Riproduci fedelmente il passo del testo sulle sanzioni disciplinari dei magistrati che va da "Trasferimento d'ufficio e" fino a "sospensione dalle funzioni." incluso.

• _TESTO DEL DOCUMENTO_

_ _ _ _ _

5. Si applica la sanzione della rimozione al magistrato che sia
stato condannato in sede disciplinare per i fatti previsti
dall'articolo 3, comma 1, lettera e), che incorre nella interdizione
perpetua o temporanea dai pubblici uffici in seguito a condanna
penale o che incorre in una condanna a pena detentiva per delitto non
colposo non inferiore a un anno la cui esecuzione non sia stata
sospesa, ai sensi degli articoli 163 e 164 del Codice penale o per la
quale sia intervenuto provvedimento di revoca della sospensione ai
sensi dell'articolo 168 dello stesso Codice.
Art. 13.
Trasferimento d'ufficio e provvedimenti cautelari
1. La sezione disciplinare del Consiglio superiore della
magistratura, nell'infliggere una sanzione diversa dall'ammonimento e
dalla rimozione, puo' disporre il trasferimento del magistrato ad
altra sede o ad altro ufficio quando, per la condotta tenuta, la
permanenza nella stessa sede o nello stesso ufficio appare in
contrasto con il buon andamento dell'amministrazione della giustizia.
Il trasferimento e' sempre disposto quando ricorre una delle
violazioni previste dall'articolo 2, comma 1, lettera a), nonche' nel
caso in cui e' inflitta la sanzione della sospensione dalle funzioni.

_ _ _ _ _

• _MATERIALE FORNITO_
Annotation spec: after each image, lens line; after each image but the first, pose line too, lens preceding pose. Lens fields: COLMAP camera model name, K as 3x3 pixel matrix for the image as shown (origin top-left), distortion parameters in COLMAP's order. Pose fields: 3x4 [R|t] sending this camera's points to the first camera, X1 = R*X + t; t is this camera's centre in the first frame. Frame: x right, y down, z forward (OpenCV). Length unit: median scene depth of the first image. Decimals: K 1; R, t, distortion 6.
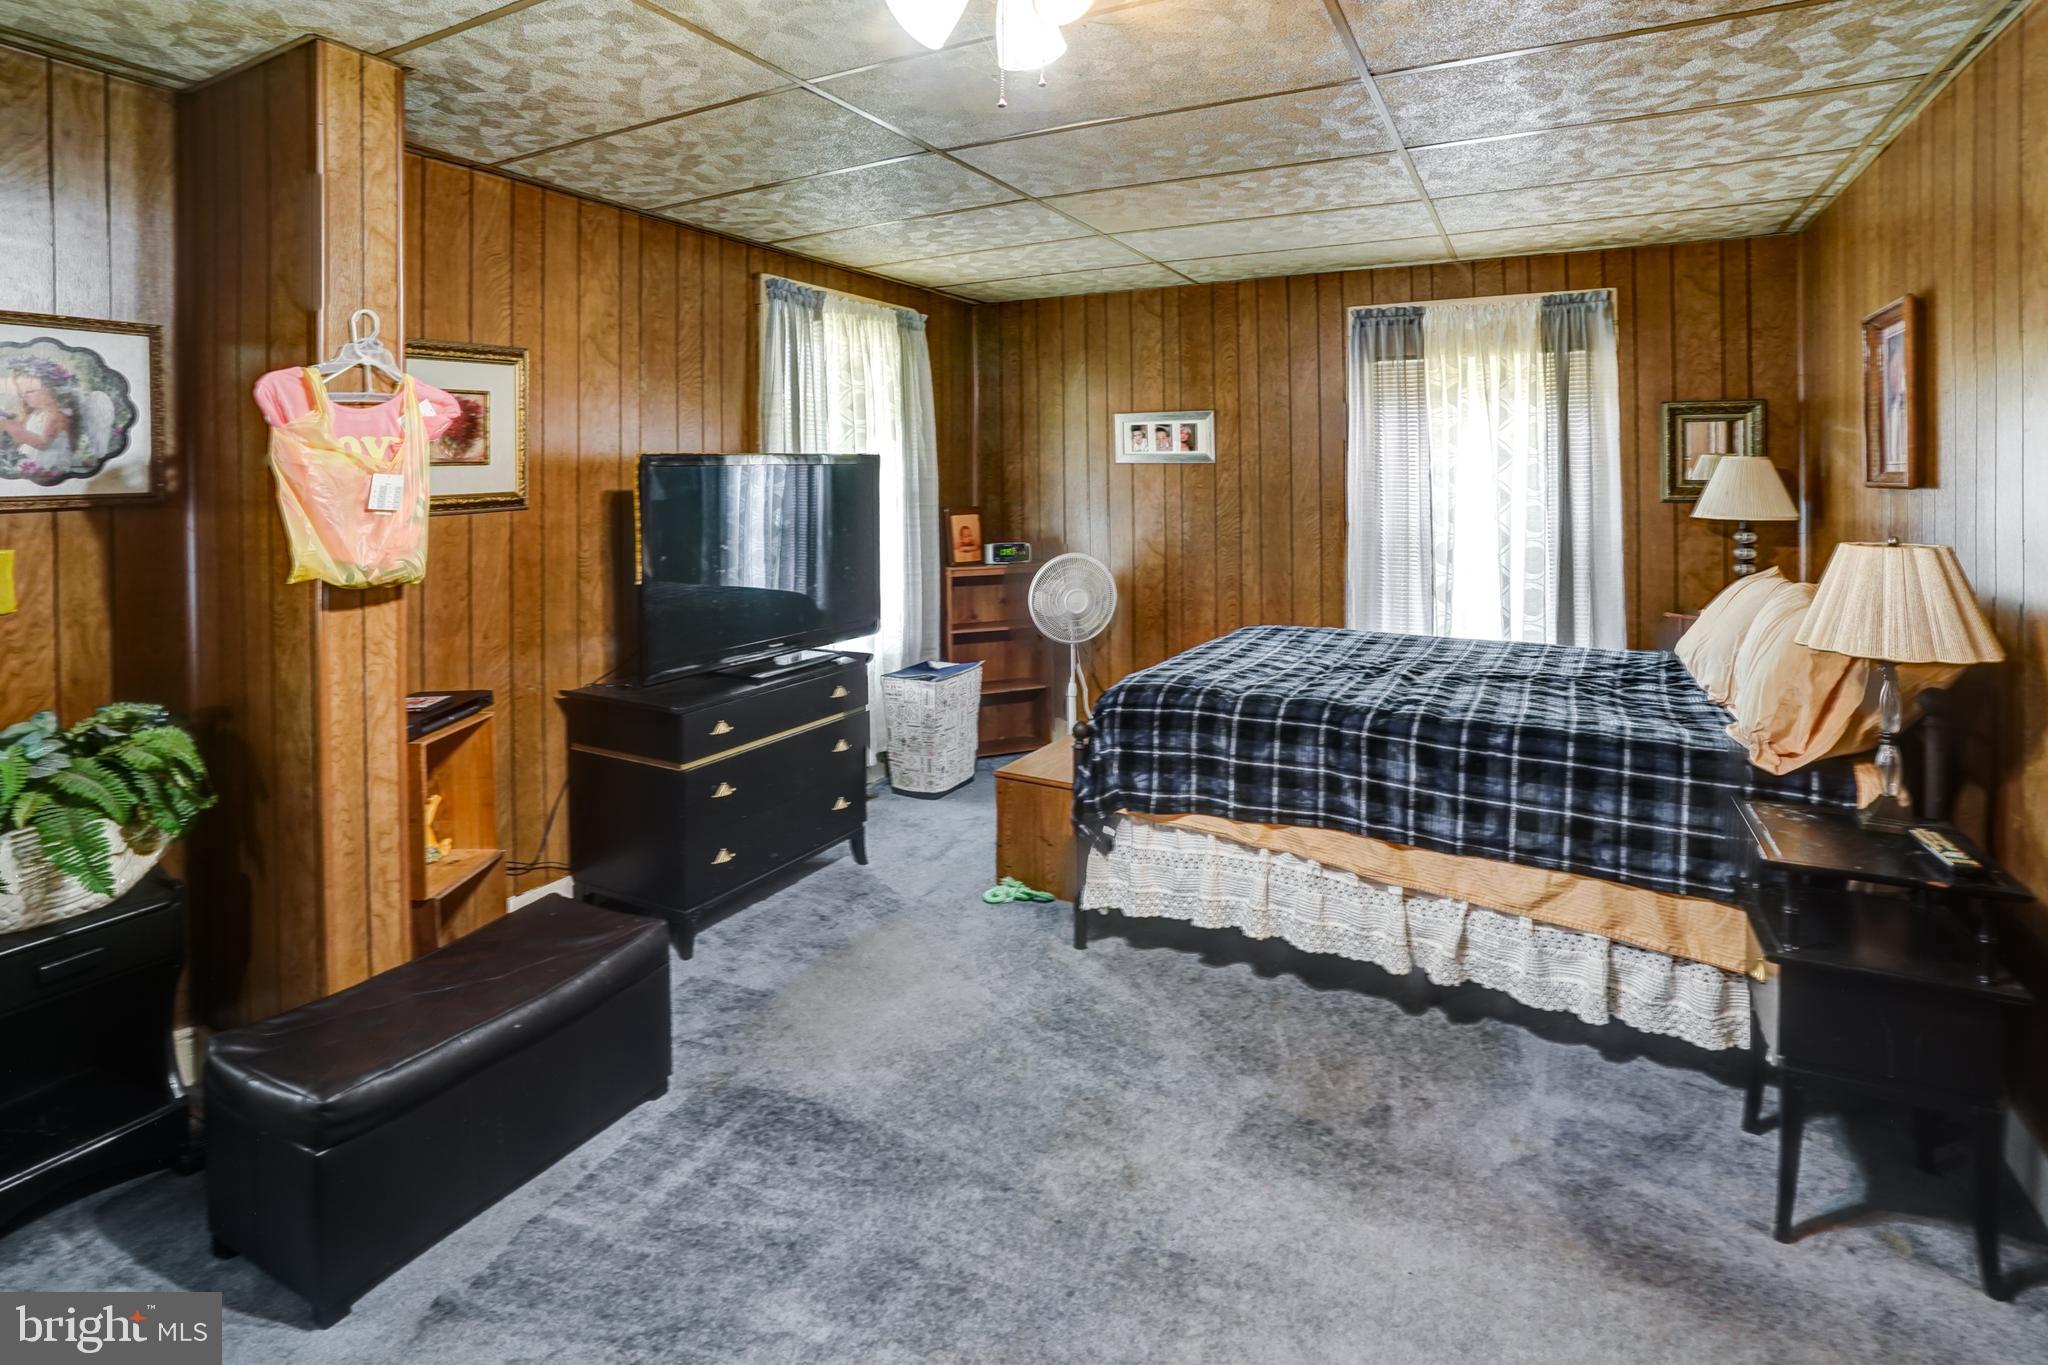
lens RADIAL K [[946.9, 0, 1024.0], [0, 946.9, 682.5], [0, 0, 1]] dist [-0.000528, 0.001161]
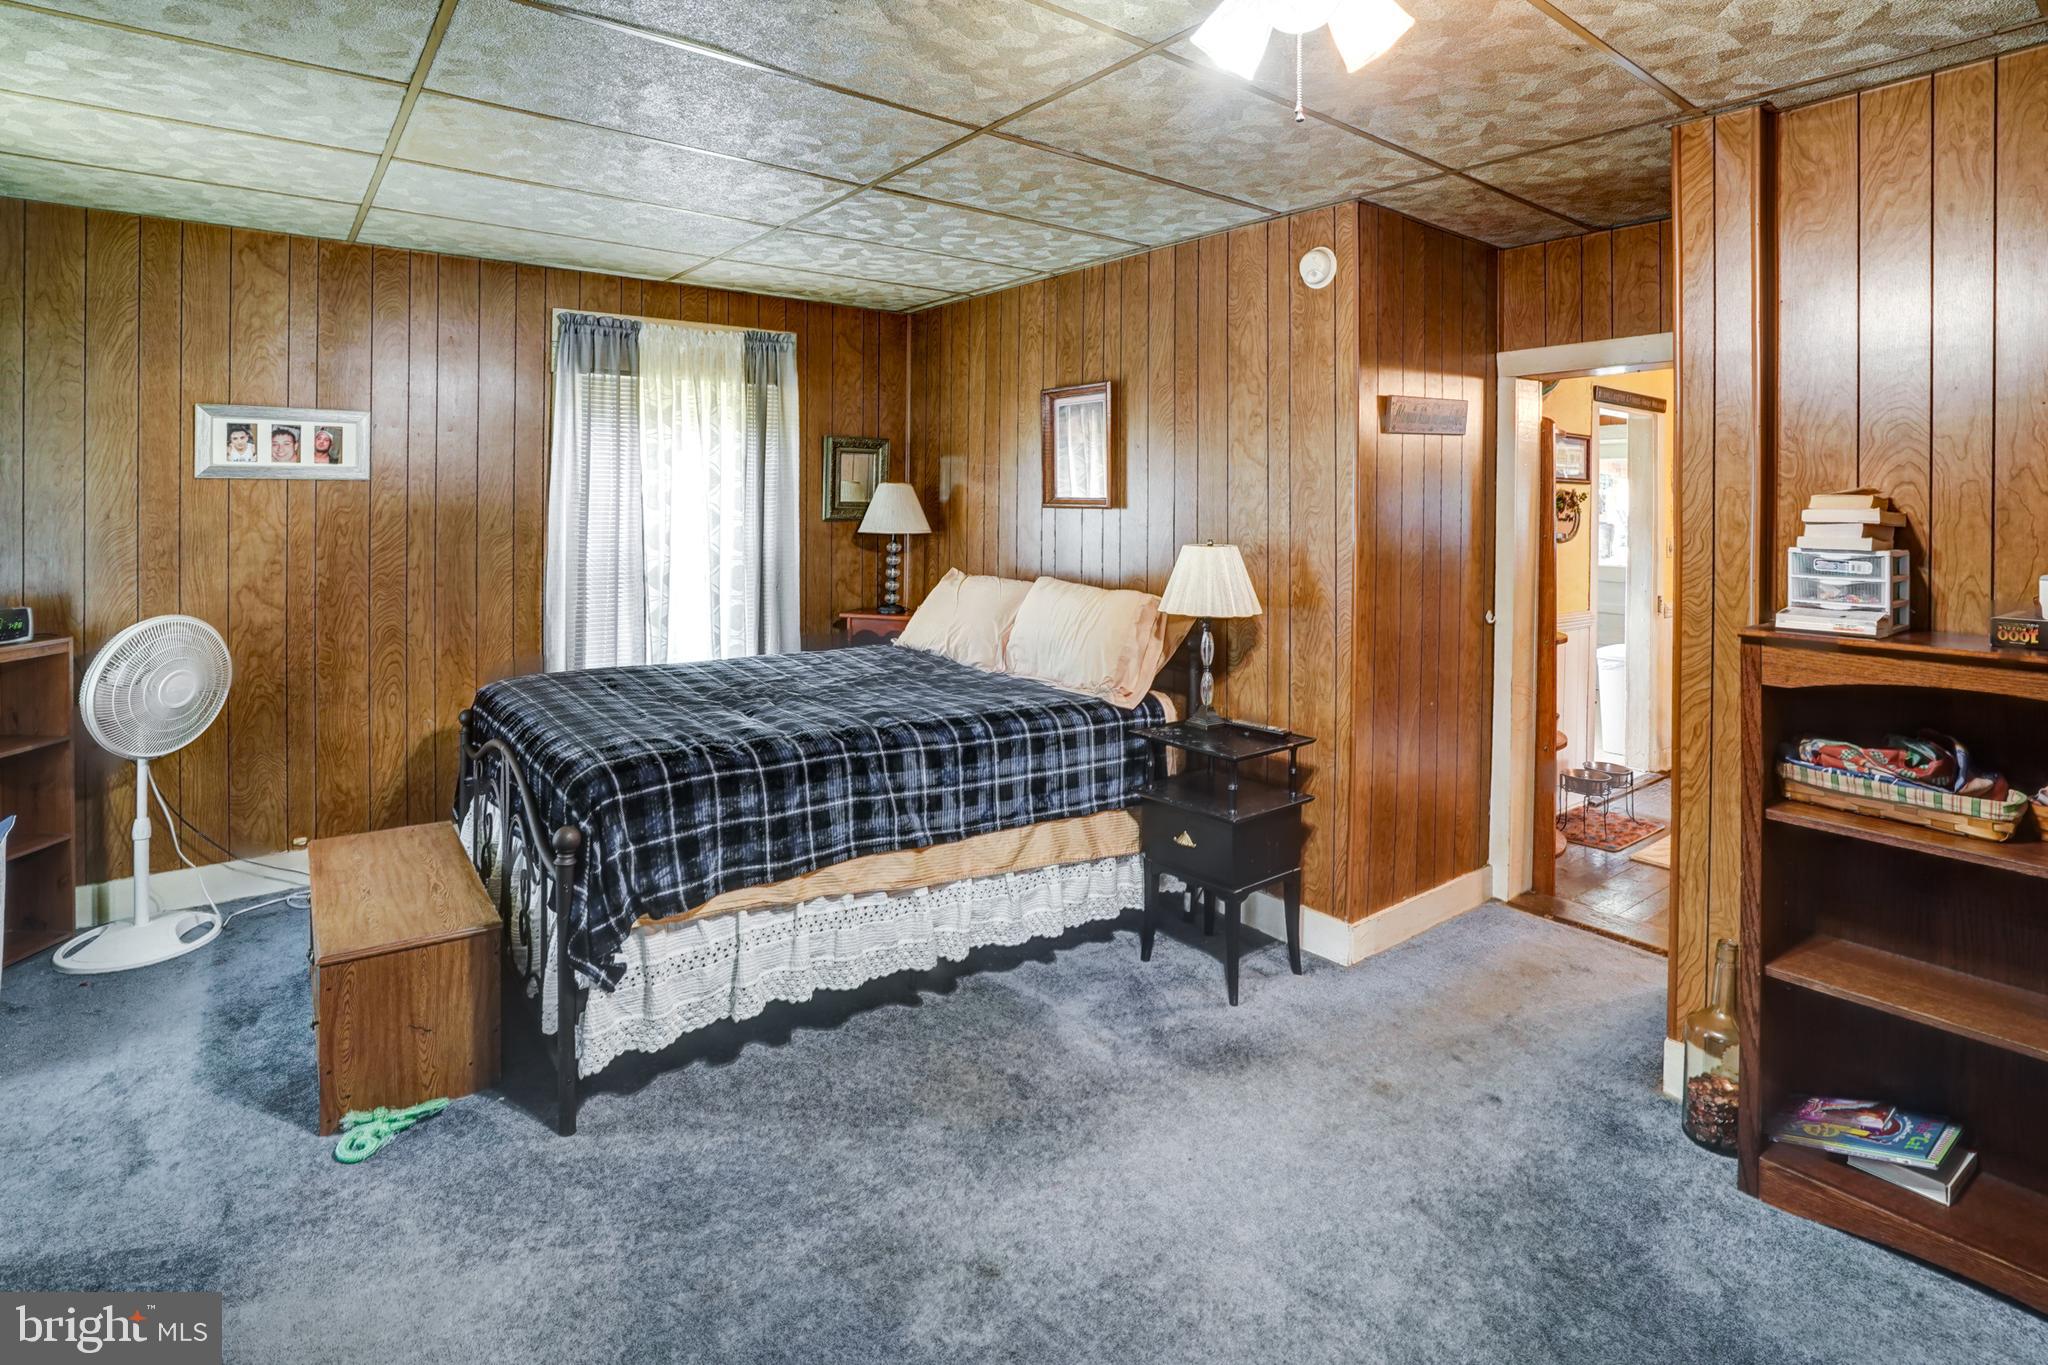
lens RADIAL K [[1048.1, 0, 899.3], [0, 1048.1, 683.4], [0, 0, 1]] dist [0.000912, 0.002736]
pose [[0.485408, -0.152688, 0.860852, -0.528146], [0.182739, 0.980603, 0.070887, -0.085028], [-0.854977, 0.122903, 0.503894, 0.365904]]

_ _ _ _ _

• _ESITO DEL COMPITO_
Trasferimento d'ufficio e provvedimenti cautelari
1. La sezione disciplinare del Consiglio superiore della
magistratura, nell'infliggere una sanzione diversa dall'ammonimento e
dalla rimozione, puo' disporre il trasferimento del magistrato ad
altra sede o ad altro ufficio quando, per la condotta tenuta, la
permanenza nella stessa sede o nello stesso ufficio appare in
contrasto con il buon andamento dell'amministrazione della giustizia.
Il trasferimento e' sempre disposto quando ricorre una delle
violazioni previste dall'articolo 2, comma 1, lettera a), nonche' nel
caso in cui e' inflitta la sanzione della sospensione dalle funzioni.